Anda di halaman 1dari 4

UTS Profesi Kependidikan

Bimbingan dan Konseling Reguler 2008

Oleh: Medianissa Helvianti Utami


http://mediautami.co.cc

Pertanyaan:
1. Menurut anda, dari wacana di atas, permasalahan pendidikan manakah yang
paling urgen untuk segera di pecahkan permasalahannya?

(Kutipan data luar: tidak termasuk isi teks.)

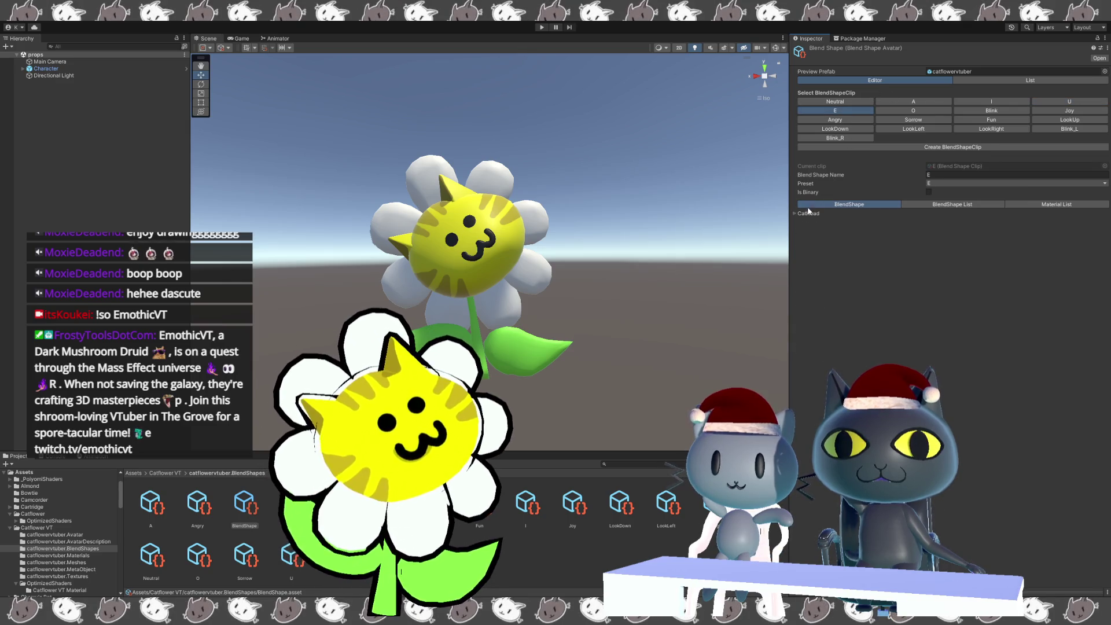
- Make the E and O clips binary and adjust their CatHead shape weights
click(928, 191)
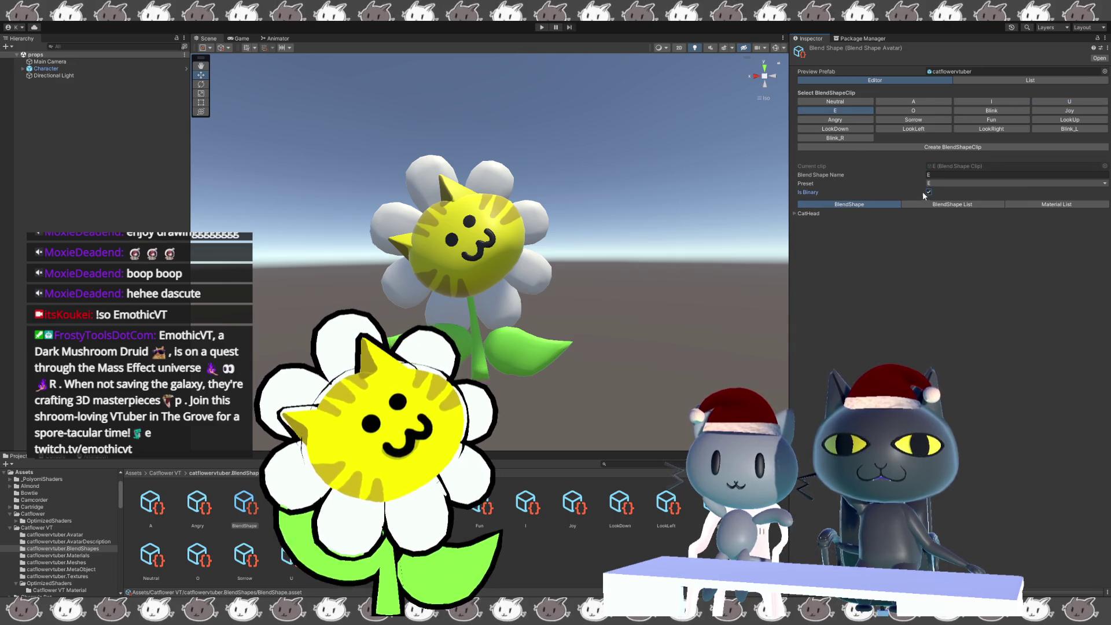
click(793, 212)
click(928, 327)
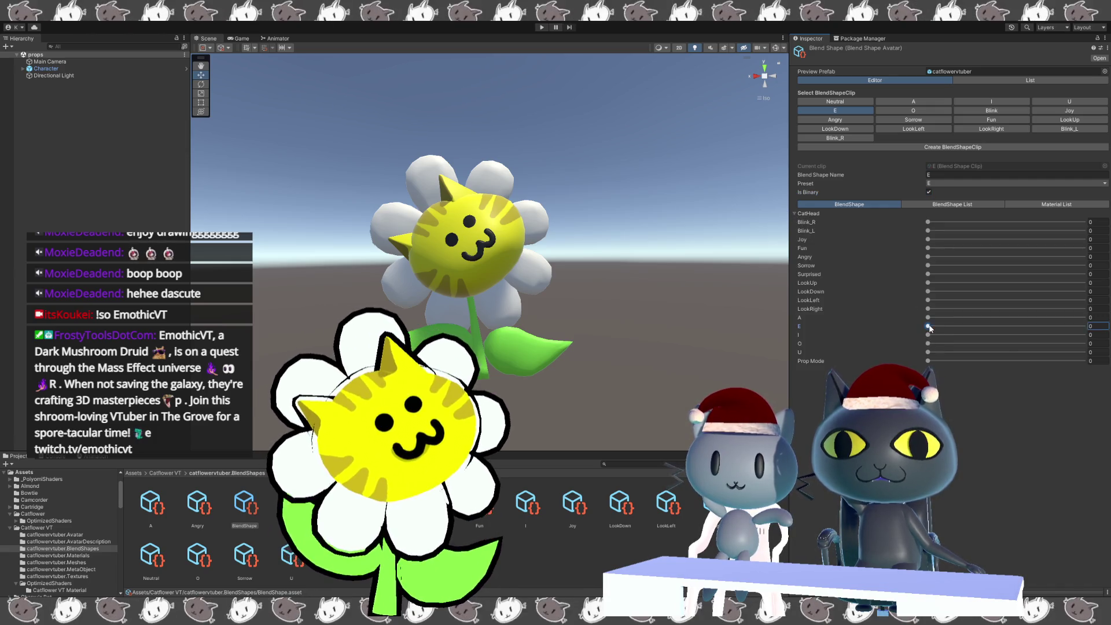
click(927, 112)
click(796, 212)
click(929, 192)
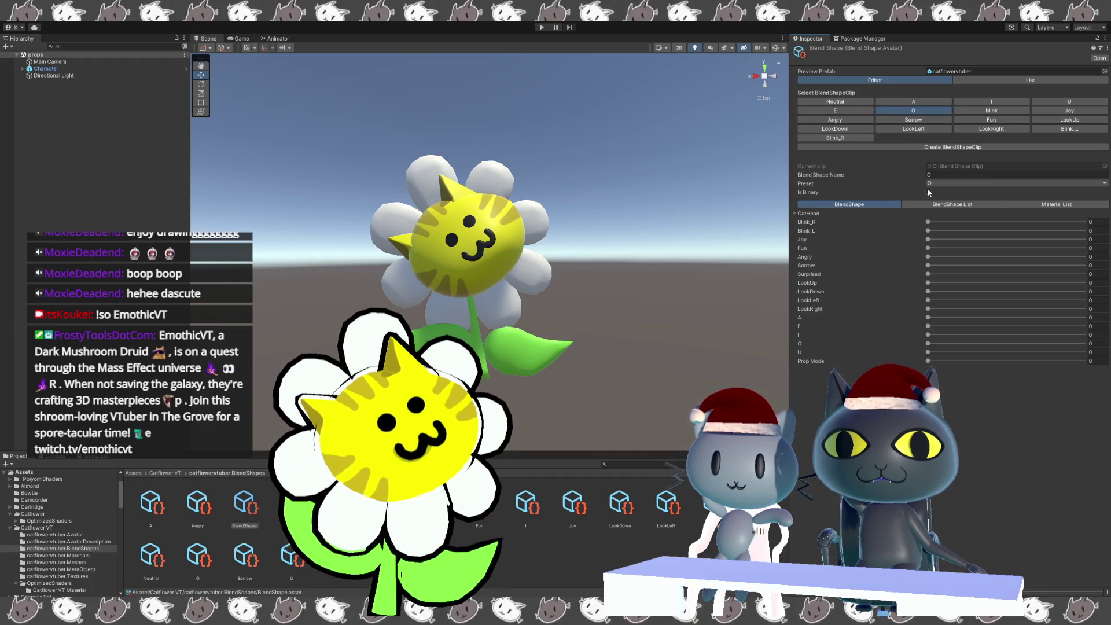
click(928, 335)
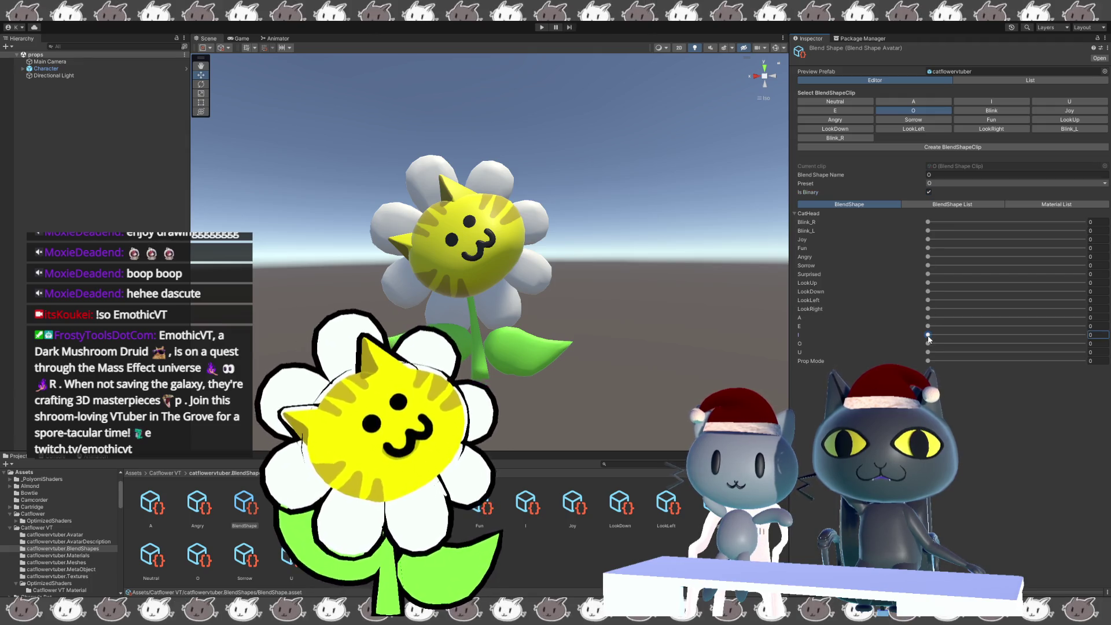
drag(936, 345, 1005, 343)
- Make the Blink and Joy clips binary and raise the Joy shape to 100
click(966, 112)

Apa alasan anda?

2. Indonesia menduduki urutan kelima dari bawah dari 54 negara dalam tes PISA
(program penilaian siswa internasional) pada aspek literasi, numerasi, dan
sains, sebagai seorang calon pendidik, apa solusi yang selayaknya anda berikan
untuk meningkatkan skor tes siswa Indonesia di tingkat Internasional?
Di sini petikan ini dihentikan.